The polymerase chain reaction (PCR) is a method to rapidly amplify sequences of DNA. During a typical PCR, template DNA (containing the region of interest) is mixed with deoxynucleotides (dNTPs), a DNA polymerase and primers. Primers are short segments of complimentary DNA that base-pair with the template DNA upstream of the region of interest and serve as recruitment sites for the polymerase. PCR involves a series of temperature cycles that, although once conducted by moving tubes through various water baths, is now controlled automatically by the use of thermal cyclers, or thermocyclers. Thermocyclers provide tight control over both the reaction temperature and the duration of each temperature step, ensuring efficient amplification. During a typical PCR, cycles of denaturation, annealing and extension are repeated to achieve exponential amplification of the target sequence. Denaturation consists of heating the samples up to a high temperature (typically 94-98°C) to cause denaturation of the template DNA, disrupting the hydrogen bonds and base stacking interactions that hold the DNA strands together.

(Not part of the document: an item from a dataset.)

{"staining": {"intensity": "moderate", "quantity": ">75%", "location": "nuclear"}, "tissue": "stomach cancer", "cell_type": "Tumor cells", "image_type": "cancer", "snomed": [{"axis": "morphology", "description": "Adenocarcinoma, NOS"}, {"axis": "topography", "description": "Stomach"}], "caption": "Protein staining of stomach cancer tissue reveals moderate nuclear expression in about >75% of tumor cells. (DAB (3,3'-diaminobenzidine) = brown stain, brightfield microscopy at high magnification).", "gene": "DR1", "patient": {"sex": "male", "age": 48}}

This overview will walk you through how the Polymerase Chain Reaction (PCR) works.
Once the strands are separated, the temperature is decreased to the annealing temperature to allow the primers to base pair (or anneal) to complimentary regions of the template. The annealing temperature (typically between 48-72°C) is related to the melting temperature (Tm) of the primers and must be determined for each primer pair used in PCR. During the extension step (typically 68-72°C) the polymerase extends the primer to form a nascent DNA strand. This process is repeated multiple times (typically 25-35 cycles). And because each new strand can also serve as a template for the primers, the region of interest is amplified exponentially. The final step of the PCR is generally a longer, single temperature step (often 5-10 min at 68-72°C) that allows for the completion of any partial copies and the clearance of all replication machinery from the nascent DNA. Once the PCR is complete, the thermal cycler is set to 4°-10°C to maintain product integrity until such time as the tubes can be removed from the machine.